Il y a aussi des hommages aux films de la Hammer. Nous sommes tous les deux des amoureux de cinéma et je crois que ça se ressent dans ce livre. Il y a en effet de nombreux clins d’oeil plus ou moins discrets à qui saura les trouver. Par rapport au côté « visuellement flippant », l’idée qu’on a développé c’est qu’à travers son approche graphique, Clément devait inverser le rendu attendu.

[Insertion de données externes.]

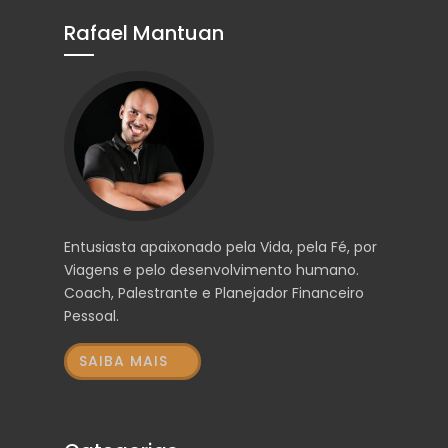
Rafael Mantuan
Entusiasta apaixonado pela Vida, pela Fé, por
Viagens e pelo desenvolvimento humano.
Coach, Palestrante e Planejador Financeiro
Pessoal.
SAIBA MAIS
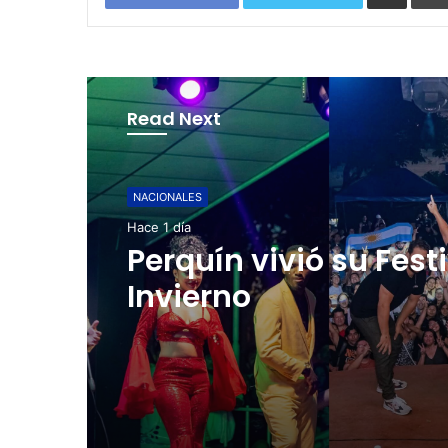
Read Next
NACIONALES
Hace 2 días
NACIONALES
Cinco planes diferen
Hace 1 día
para aprovechar la
semana agostina
Perquín vivió su Fest
Invierno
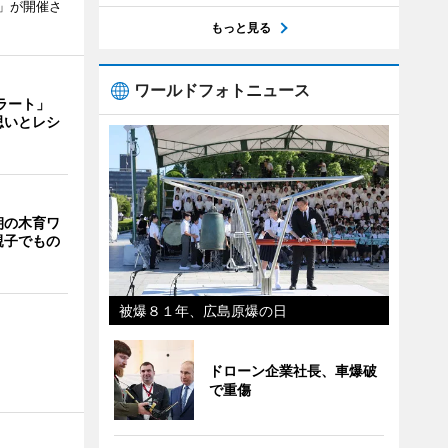
」が開催さ
もっと見る
ワールドフォトニュース
ェラート」
思いとレシ
朝の木育ワ
親子でもの
被爆８１年、広島原爆の日
ドローン企業社長、車爆破
で重傷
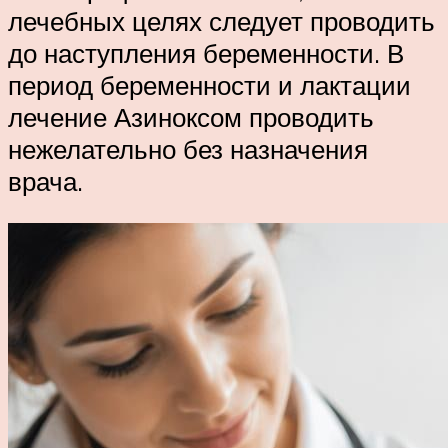
лечебных целях следует проводить
до наступления беременности. В
период беременности и лактации
лечение Азиноксом проводить
нежелательно без назначения
врача.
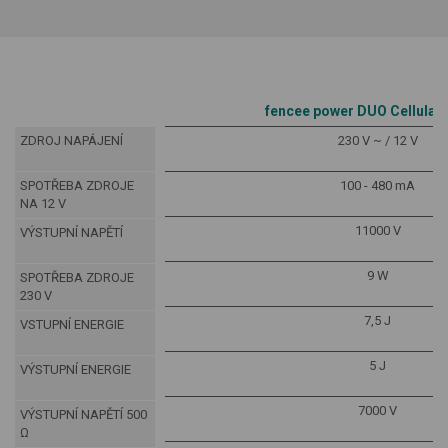
fencee power DUO Cellular
ZDROJ NAPÁJENÍ
230 V ~ / 12 V
SPOTŘEBA ZDROJE
100 - 480 mA
NA 12 V
11000 V
VÝSTUPNÍ NAPĚTÍ
9 W
SPOTŘEBA ZDROJE
230 V
7,5 J
VSTUPNÍ ENERGIE
5 J
VÝSTUPNÍ ENERGIE
7000 V
VÝSTUPNÍ NAPĚTÍ 500
Ω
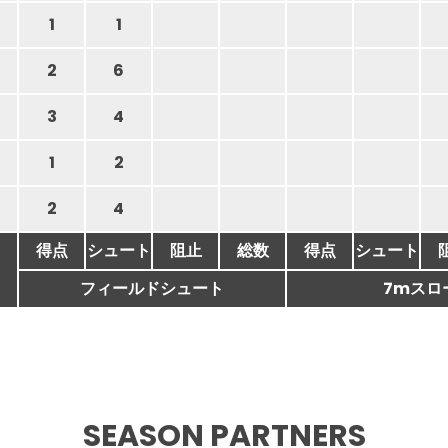
1
1
2
6
3
4
1
2
2
4
得点
シュート
阻止
総数
得点
シュート
フィールドシュート
7mスロ
SEASON PARTNERS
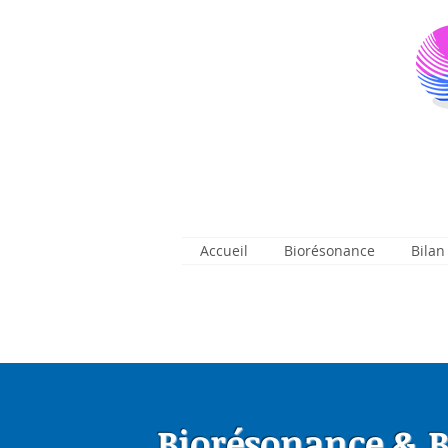
Accueil
Biorésonance
Bilan
Biorésonance & B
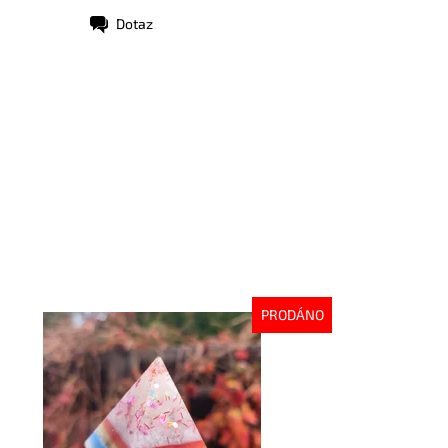
Dotaz
PRODÁNO
stupnost:
Vyprodáno
d:
7527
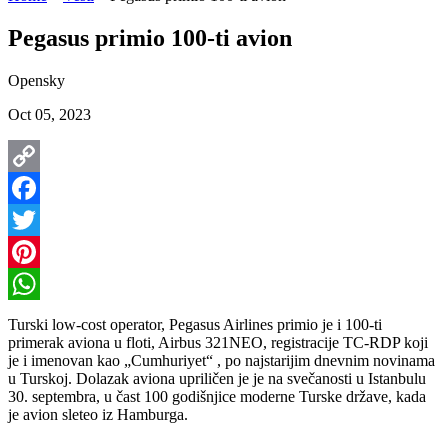
Pegasus primio 100-ti avion
Opensky
Oct 05, 2023
Copy
Link
Facebook
Twitter
Pinterest
WhatsApp
Turski low-cost operator, Pegasus Airlines primio je i 100-ti
primerak aviona u floti, Airbus 321NEO, registracije TC-RDP koji
je i imenovan kao „Cumhuriyet“ , po najstarijim dnevnim novinama
u Turskoj. Dolazak aviona upriličen je je na svečanosti u Istanbulu
30. septembra, u čast 100 godišnjice moderne Turske države, kada
je avion sleteo iz Hamburga.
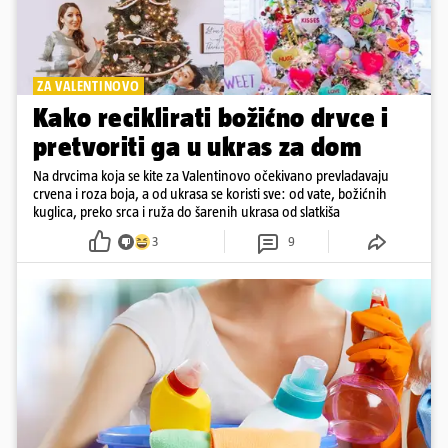
ZA VALENTINOVO
Kako reciklirati božićno drvce i
pretvoriti ga u ukras za dom
Na drvcima koja se kite za Valentinovo očekivano prevladavaju
crvena i roza boja, a od ukrasa se koristi sve: od vate, božićnih
kuglica, preko srca i ruža do šarenih ukrasa od slatkiša
3
9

En effet, dans notre bd, la maison gothique des vampires peuplée de fantômes ressemble à un petit nid douillé rassurant tandis que l’école, un lieu pourtant banal, semble froide, aseptisée, effrayante.

 L’album regorge de traits d’esprit et de seconds degré permettant au lecteur adulte de s’investir dans la lecture. C’était important ce lien parent-enfant ?

C’est important qu’il y ait toujours plusieurs niveaux de lecture, ne serait-ce que pour l’enfant. Il va grandir et trouvera dans cette histoire une deuxième couche d’oignon quand il la relira plus tard. C’est vrai que c’est certainement pour cette approche, que l’on a régulièrement des adultes qui viennent se faire dédicacer nos livres pour enfants. Avec Anne Montel avec qui je travaille souvent, on s’amuse toujours de voir des parents s’acheter pour eux Chaussette ou Le Temps des Mitaines tandis que des enfants viennent se faire dédicacer par exemple Les Jours Sucrés, qui est une bd adulte.

Dracula parvient à surmonter sa peur sans faire usage de ses pouvoirs….

Oui. Puisque la situation est réaliste, il fallait une résolution réaliste. Trop facile de résoudre tout ça par de la magie. C’était bien plus intéressant de faire évoluer le personnage pour qu’il réponde avec des armes concrètes et plausibles. Un peu de confiance en soi, une pincée d’élocution et hop, on pouvait proposer une fin dont on était fier car basée sur l’étude des comportements potentiels réels à adopter en cas de harcèlement.

Quels sont les retours de tes lecteurs et notamment des enfants ?

Le livre sort demain (le 25 avril) donc pour le moment, je n’ai eu que le retour d’Adèle et sa maman qui ont aimé, ainsi que celui de copains libraires ou de critiques (qui ont aimé). Pourvu que ça dure.

Un dernier mot pour les lecteurs de Bruce Lit ?

Je suis lecteur du site depuis un bon moment, et que tu parles de notre livre, c’est une grande fierté. C’est un peu comme si demain Rockyrama faisait un article sur nous, quoi… La classe à Dallas !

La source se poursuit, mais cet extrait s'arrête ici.